En ce 1er mai, le Secrétaire général du Syndicat Autonome des Enseignants du Moyen et Secondaire (SAEMS) appelle le Gouvernement du Sénégal au respect des accords du 30 avril 2018, et, dans le même ordre, corriger les injustices au niveau des salaires des enseignants.
Selon Saourou Sène, « dans le monitoring de ces accords-là, la vérité est que depuis le processus de l’élection présidentielle, pas grand-chose n’a bougé dans la matérialisation des accords ».
Cette journée du 1er Mai, fête du travail, est donc « une occasion saisie pour le point avec les enseignants, et leur demander de se préparer en conséquence. Parce qu’en-dehors de ce protocole d’accord qui est signé, le Saems a aussi déposé sur la table du gouvernement un préavis de grève, une plateforme revendicative qui nécessite une rencontre entre le gouvernement du Sénégal et notre organisation », renseigne-t-il.

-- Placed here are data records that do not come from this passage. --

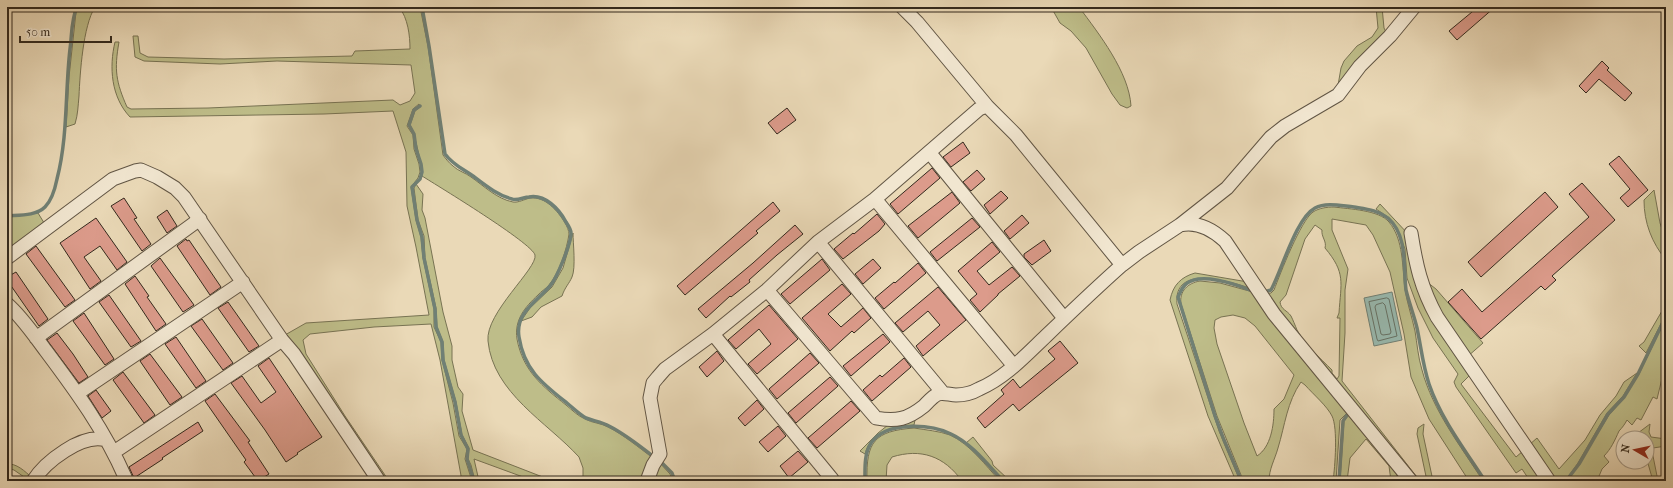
<svg xmlns="http://www.w3.org/2000/svg" width="1673" height="488" font-family="'IM FELL French Canon',serif">
<style>
.green{fill:#bebd89;stroke:#787353;fill-rule:evenodd}
.water{fill:#98bab0;stroke:#708075}
.lines{fill:none;stroke-linecap:round;stroke-linejoin:round}
.shore{stroke:#667266;stroke-width:1}
.stream{stroke:#708075;stroke-width:3.5}
.building{fill:#dc9b8b;stroke:#33291d}
.street-casing{stroke:#615544;stroke-width:15}
.street{stroke:#f1e6d0;stroke-width:13}
</style>
<rect width="100%" height="100%" fill="#ead9b7"/>
<filter id="stains"><feTurbulence type="fractalNoise" baseFrequency=".005" numOctaves="4"/><feColorMatrix values="0 0 0 0 .2 0 0 0 0 .09 0 0 0 0 .02 0 0 0 .5 -.17"/></filter>
<radialGradient id="worn" r=".72"><stop offset=".6" stop-color="#630" stop-opacity="0"/><stop offset="1" stop-color="#630" stop-opacity=".3"/></radialGradient>
<path class="green" d="M79,7H95C83,26 80,73 79,96C78,106 78,114 75,124L66,127L69,77L76,12Z
M399,7H420L428,46L443,155C446,159 449,163 453,166C458,171 466,173 471,177C484,186 497,199 513,202C518,203 525,199 530,198C545,196 558,211 565,223C567,226 569,231 569,234C567,249 559,273 549,285C546,289 541,291 538,295C525,307 514,320 517,339C523,371 542,386 566,405C572,410 578,416 585,419C592,423 601,423 608,427C624,435 638,447 653,458L643,481H583V468L579,457C547,422 493,393 488,341C485,313 538,268 535,255C532,243 438,186 422,176C423,169 414,131 410,125L415,111L420,107L419,104L413,109L407,126L413,135L414,149L419,164L420,172L418,178L411,187L416,220L421,237L423,258L434,309V327L441,342L442,360L453,403L459,436L467,449L465,459L472,481H462L440,360L431,324L374,327L310,334L303,340L306,354L345,416L389,481H384L285,335L306,323L429,315L416,247L407,206L406,152L393,111L324,114L130,117C111,97 109,67 115,42H119C114,70 116,82 127,107L131,109L208,108L393,100L400,105L410,101L415,93L411,65L277,61L220,64L144,61L135,57L133,36H138L140,53L148,57L224,59L352,56L355,51L410,49C410,36 408,18 399,7Z
M1051,7H1079C1099,34 1129,72 1131,106L1127,108L1120,105L1112,94L1086,48L1071,31L1060,23Z
M1376,7H1382L1384,28L1387,34L1337,91L1341,68L1344,61L1357,46L1372,37L1378,28Z
M416,184L423,194L422,210L425,218L443,312L452,346V360L458,387L463,394L462,411L473,450L553,481H534L474,459L479,481H475L471,465L468,459L469,448L462,435L456,402L444,360L443,342L437,327L436,308L425,258L424,236L418,220L414,188Z
M1654,190L1660,223L1666,241V260C1652,243 1644,223 1644,200Z
M1380,204L1409,235L1416,275L1470,375L1461,384L1516,457L1523,451L1547,481H1530L1522,469L1516,473L1456,387L1454,382L1458,374L1433,338L1418,308L1407,278L1405,249L1398,231L1388,217L1376,209Z
M1334,207C1349,209 1379,210 1389,222C1404,240 1402,267 1405,289C1407,303 1412,317 1415,331C1417,343 1418,357 1422,370C1433,411 1460,445 1483,481H1469L1429,419L1411,377L1404,334L1390,272L1373,235L1366,225L1332,219V230L1348,269L1345,290V333L1342,381L1420,481H1415L1262,294L1271,293L1274,290C1280,274 1301,220 1313,212C1319,208 1327,207 1334,207ZM1315,225L1322,230C1321,237 1327,241 1325,248C1346,273 1341,282 1339,313L1337,318H1340L1339,376L1337,379L1332,373V370C1320,358 1306,346 1297,330C1295,325 1293,320 1291,316C1287,310 1281,310 1280,302L1286,295L1305,239Z
M38,213L46,226L7,254V217Z
M573,233C573,243 576,268 572,277C569,284 565,287 562,296L541,307L532,317L521,321L530,308L552,287L563,268Z
M1195,273L1248,282L1250,288C1230,282 1173,263 1177,304L1219,431L1238,476L1239,481H1236L1208,416L1170,300C1173,285 1181,277 1195,273Z
M1423,279L1436,289L1483,343L1467,357L1438,314Z
M1200,281L1220,283L1253,292L1397,471V481H1391L1389,466L1366,439L1350,458L1347,481H1340L1344,421L1348,416V414H1346L1340,420L1336,481H1333C1335,467 1338,428 1332,416C1327,406 1313,394 1305,385L1301,382C1287,402 1285,425 1278,448C1275,459 1269,469 1269,481H1242L1241,475L1217,416L1181,304C1179,291 1188,283 1200,281ZM1233,315L1245,318L1255,326L1294,375L1284,399L1274,409C1274,425 1271,447 1257,456L1244,423L1217,344L1214,328L1215,320L1221,317Z
M1666,304V314L1646,353L1639,346L1644,342Z
M1666,318V362L1657,399L1653,397L1641,420L1637,418L1632,425L1627,420C1625,424 1622,428 1619,431C1615,440 1611,449 1604,456L1609,462L1602,469L1597,481H1567L1579,464L1609,415L1624,398L1639,374Z
M1637,373L1623,396L1607,413L1578,463L1565,481H1553L1529,445L1537,438L1559,469L1585,440L1600,415L1616,396L1624,382Z
M916,415L914,425C893,427 871,431 865,454L860,451L878,433L893,421Z
M1424,424L1423,434L1433,481H1427L1417,434L1418,428Z
M1650,424L1649,432L1651,437L1666,439V446L1653,448L1652,451L1658,481H1653L1647,460V438H1635L1638,433Z
M914,428C926,430 939,431 950,435C970,444 986,466 1000,481H962C944,456 921,448 892,457L887,465L886,481H867C866,442 874,431 914,428Z
M973,437L992,461L993,465L1010,481H1004L966,443Z
M659,462L670,474L673,481H648Z
M7,464C16,463 25,471 32,478L30,481L14,470L7,468Z"/>
<path class="water" d="M1392,292L1402,340L1374,346L1364,298Z"/>
<g class="lines">
<path class="shore" d="M1387,298L1389,299L1397,336L1378,341L1377,339L1369,302Z
M1383,303L1385,305L1391,332L1390,334L1383,335L1381,334L1375,307L1376,305Z"/>
<path class="stream" d="M422,7L429,46L445,154C453,165 463,169 473,176C485,185 497,195 512,199C517,201 524,197 529,197C545,194 559,209 566,222C568,225 571,230 571,233C571,244 557,278 550,286C536,302 515,313 519,337C524,370 543,384 567,403C573,408 579,414 586,418C594,421 602,422 609,426C625,434 640,446 654,457
M420,106L414,110L409,125L414,134L416,149L421,164L422,172L420,179L412,187L417,220L422,237L424,258L435,309L436,327L442,342L443,360L455,402L461,435L468,449L467,459L474,481
M7,216C19,215 36,216 45,207C52,200 55,189 57,179C68,137 65,92 70,49C72,35 71,20 77,7
M1264,292L1271,290C1282,270 1296,218 1315,208C1326,202 1342,206 1354,207C1366,209 1378,210 1388,218C1408,236 1403,266 1406,290C1409,303 1414,315 1417,328C1421,347 1423,366 1429,384C1441,419 1465,450 1485,481
M660,461L672,473L675,481
M865,481C865,468 864,454 871,443C886,421 930,424 951,434C971,443 988,465 1003,481
M1240,481L1239,475L1224,440L1215,416L1178,297C1180,293 1182,287 1186,284C1200,272 1235,284 1250,290
M1339,481L1343,421L1347,415
M1566,481L1579,464L1608,414L1624,397L1638,374L1666,316"/>
</g>
<path class="building" d="M1478,7H1495L1457,40L1449,31Z
M1602,61L1609,68L1607,70L1632,93L1625,101L1599,79L1586,93L1579,86Z
M787,108L796,120L777,134L768,123Z
M963,142L970,153L951,167L943,157Z
M1619,156L1648,190L1628,207L1620,198L1630,189L1609,164Z
M932,168L940,178L898,214L890,204Z
M977,170L985,179L971,191L963,182Z
M1582,183L1615,220L1552,276L1556,280L1545,290L1541,286L1481,339L1448,302L1462,289L1482,312L1589,217L1569,194Z
M1001,191L1008,198L990,214L984,205Z
M952,192L960,203L918,238L908,226Z
M1545,192L1558,207L1481,277L1468,262Z
M124,198L137,218L134,219L151,244L142,251L111,206Z
M773,202L780,211L756,231L758,233L685,295L677,286Z
M167,210L177,226L167,233L157,217Z
M877,214L885,224L879,231L843,259L834,249L853,233L854,234Z
M1022,215L1029,223L1010,239L1004,231Z
M96,218L127,262L117,270L100,246L84,257L101,281L90,289L60,243Z
M972,218L980,227L937,261L930,252Z
M795,225L803,234L777,255L749,280L750,282L731,297L730,296L706,318L698,309L753,263Z
M186,239L187,241L189,240L221,287L210,295L177,246Z
M1044,240L1051,251L1032,265L1024,257V254Z
M992,242L1000,252L977,271L989,285L1012,267L1020,276L998,294V295L980,312L970,300L977,294L958,271Z
M36,246L75,300L65,307L26,254Z
M160,258L194,305L183,312L151,266Z
M822,259L830,270L790,304L781,294Z
M873,259L881,268L863,284L855,274Z
M918,263L926,273L884,309L875,298L894,282L895,283Z
M16,272L48,319L39,326L7,280V277Z
M135,276L149,296L147,297L166,324L156,331L125,284Z
M842,284L851,294L828,314L841,327L863,308L871,318L854,333L852,331L830,351L802,318Z
M938,287L966,320L923,356L916,346L940,325L928,311L903,332L895,323Z
M109,295L141,341L131,347L99,302Z
M228,302L259,346L249,352L218,308Z
M769,305L798,339L757,374L748,364L771,344L759,329L736,349L728,340Z
M84,313L114,359L105,365L73,321Z
M202,319L233,363L223,370L191,326Z
M57,333L73,354L88,377L79,383L47,340Z
M883,334L890,342L851,376L843,366Z
M176,337L206,381L196,388L165,344Z
M1060,341L1078,363L1019,411L1013,404L985,428L977,418L1004,394L1001,390L1013,379L1020,388L1055,359L1048,351Z
M717,351L724,361L707,377L699,367Z
M810,353L819,363L777,399L769,389Z
M150,354L182,397L170,405L140,361Z
M269,358L322,437L297,453L298,454L286,462L265,430L231,383L242,376L261,403L276,392L258,366Z
M904,358L911,367L872,401L863,390L880,375L882,377Z
M123,372L155,415L144,423L113,380Z
M830,377L838,386L796,423L788,413Z
M96,390L111,411L102,418L88,396Z
M215,394L250,441L248,442L269,474L258,481L244,462L246,460L205,401Z
M757,400L764,409L745,426L738,418Z
M851,401L860,411L817,448L808,438Z
M198,422L203,431L162,458L163,459L134,478L129,467Z
M778,426L786,436L768,452L759,442Z
M798,451L808,462L789,478L780,466Z"/>
<g class="lines">
<g class="street-casing">
<path id="street" d="M902,7L917,22L987,106L1016,135L1122,265
M929,152L1064,318
M875,199L1014,366
M1180,225L1227,188L1271,137L1285,126L1338,95L1360,66L1390,36L1414,7
M1411,233C1416,265 1421,288 1437,317L1549,481
M818,242L943,393
M7,258L113,179L135,171L141,170L157,177L175,188L184,197L282,340L294,354L379,481
M767,290L876,418C896,422 908,419 924,406C928,402 933,396 938,394C944,392 950,395 956,395C963,395 972,393 979,389C1005,378 1026,355 1046,336C1071,312 1096,288 1122,265L1139,252L1180,225C1197,221 1212,229 1225,241L1274,314L1411,481
M7,304C22,317 34,335 46,351C76,391 105,431 125,477
M713,334L832,479
M36,338L200,219
M78,393L243,282
M114,452L282,340
M33,481C45,462 82,433 106,440
M647,481L653,465L660,454L650,398L653,383L658,377L665,369L713,334L767,290L818,242L875,199L979,109L987,106"/>
</g>
<use href="#street" class="street"/>
</g>
<rect width="1673" height="488" fill="none" stroke="#ead9b7" stroke-width="24"/>
<rect x="8" y="8" width="1657" height="472" fill="none" stroke="#33291d" stroke-width="2"/>
<rect x="12" y="12" width="1649" height="464" fill="none" stroke="#33291d"/>
<g transform="translate(1635 450) rotate(279)"><circle r="19" fill="#f1e6d0" stroke="#a59a88"/>
<path d="M0-3L7 15L0 10L-7 15Z" fill="#8f2418"/>
<text y="-6" font-size="11" font-weight="bold" text-anchor="middle" fill="#33291d">N</text>
</g>
<path d="M20 36v6h91v-6" fill="none" stroke="#33291d" stroke-width="2"/>
<text x="26" y="36" font-size="12" fill="#33291d" stroke="#f1e6d0" stroke-width="3" paint-order="stroke">50 m</text>
<rect width="100%" height="100%" filter="url(#stains)"/>
<rect width="100%" height="100%" fill="url(#worn)"/>
</svg>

À en croire le Secrétaire général national du SAEMS : « On ne peut pas être dans une administration ou les gens se regardent en chiens de Faïence. Les uns accusant les autres d’être bien ou mal payés. Ces correctifs-là, nous les attendons du Gouvernement du Sénégal. Et je crois que, puisque nous sommes dans une dynamique de voie accélérée avec le Pse, ça commence d’abord par le règlement définitif de la question de la situation salariale des agents de la Fonction publique ».
Pour lui, la question la plus importante est celle du système de rémunération. « C’est le chef de l’Etat lui-même qui s’est engagé pour dire au Premier ministre que non seulement, il souhaite un système de rémunération équitable, mais un système de rémunération qui récompense la compétence et le mérite »,soutient-t-il.